▶ **WORK ITEM**:
Write the records out again without change. Leave the pictures behind.

▶ **INFORMATION SUPPLIED**:
┌────────

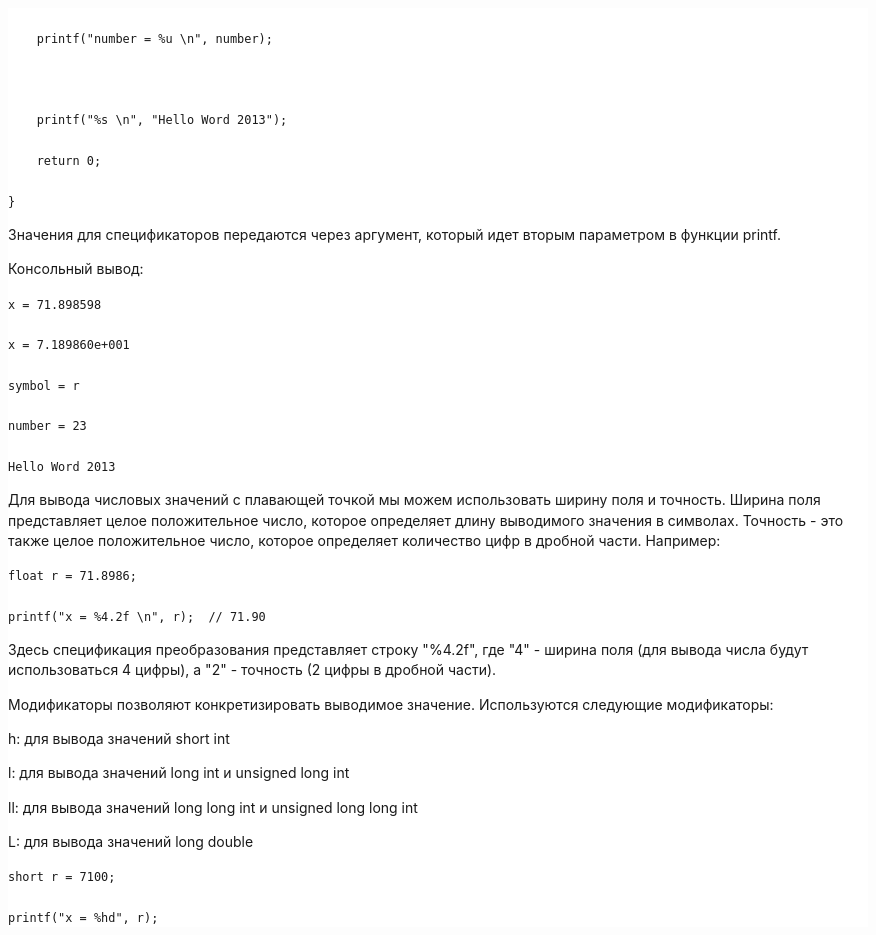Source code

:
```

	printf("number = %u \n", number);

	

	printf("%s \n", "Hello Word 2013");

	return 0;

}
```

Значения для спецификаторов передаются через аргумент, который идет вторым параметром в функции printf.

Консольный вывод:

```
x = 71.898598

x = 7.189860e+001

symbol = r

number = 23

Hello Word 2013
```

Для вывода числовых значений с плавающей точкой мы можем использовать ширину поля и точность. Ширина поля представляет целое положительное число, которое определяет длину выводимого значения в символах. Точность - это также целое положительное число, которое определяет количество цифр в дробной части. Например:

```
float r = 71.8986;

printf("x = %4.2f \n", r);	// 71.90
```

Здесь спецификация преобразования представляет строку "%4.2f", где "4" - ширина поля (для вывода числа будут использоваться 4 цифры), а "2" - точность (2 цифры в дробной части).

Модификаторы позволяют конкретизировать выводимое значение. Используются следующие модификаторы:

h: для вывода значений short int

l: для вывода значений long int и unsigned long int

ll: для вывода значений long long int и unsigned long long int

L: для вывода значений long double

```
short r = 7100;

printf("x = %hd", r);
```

└────────

▶ **ANSWER TO THIS EXERCISE**:
Source code

:
```

	printf("number = %u \n", number);

	

	printf("%s \n", "Hello Word 2013");

	return 0;

}
```

Значения для спецификаторов передаются через аргумент, который идет вторым параметром в функции printf.

Консольный вывод:

```
x = 71.898598

x = 7.189860e+001

symbol = r

number = 23

Hello Word 2013
```

Для вывода числовых значений с плавающей точкой мы можем использовать ширину поля и точность. Ширина поля представляет целое положительное число, которое определяет длину выводимого значения в символах. Точность - это также целое положительное число, которое определяет количество цифр в дробной части. Например:

```
float r = 71.8986;

printf("x = %4.2f \n", r);	// 71.90
```

Здесь спецификация преобразования представляет строку "%4.2f", где "4" - ширина поля (для вывода числа будут использоваться 4 цифры), а "2" - точность (2 цифры в дробной части).

Модификаторы позволяют конкретизировать выводимое значение. Используются следующие модификаторы:

h: для вывода значений short int

l: для вывода значений long int и unsigned long int

ll: для вывода значений long long int и unsigned long long int

L: для вывода значений long double

```
short r = 7100;

printf("x = %hd", r);
```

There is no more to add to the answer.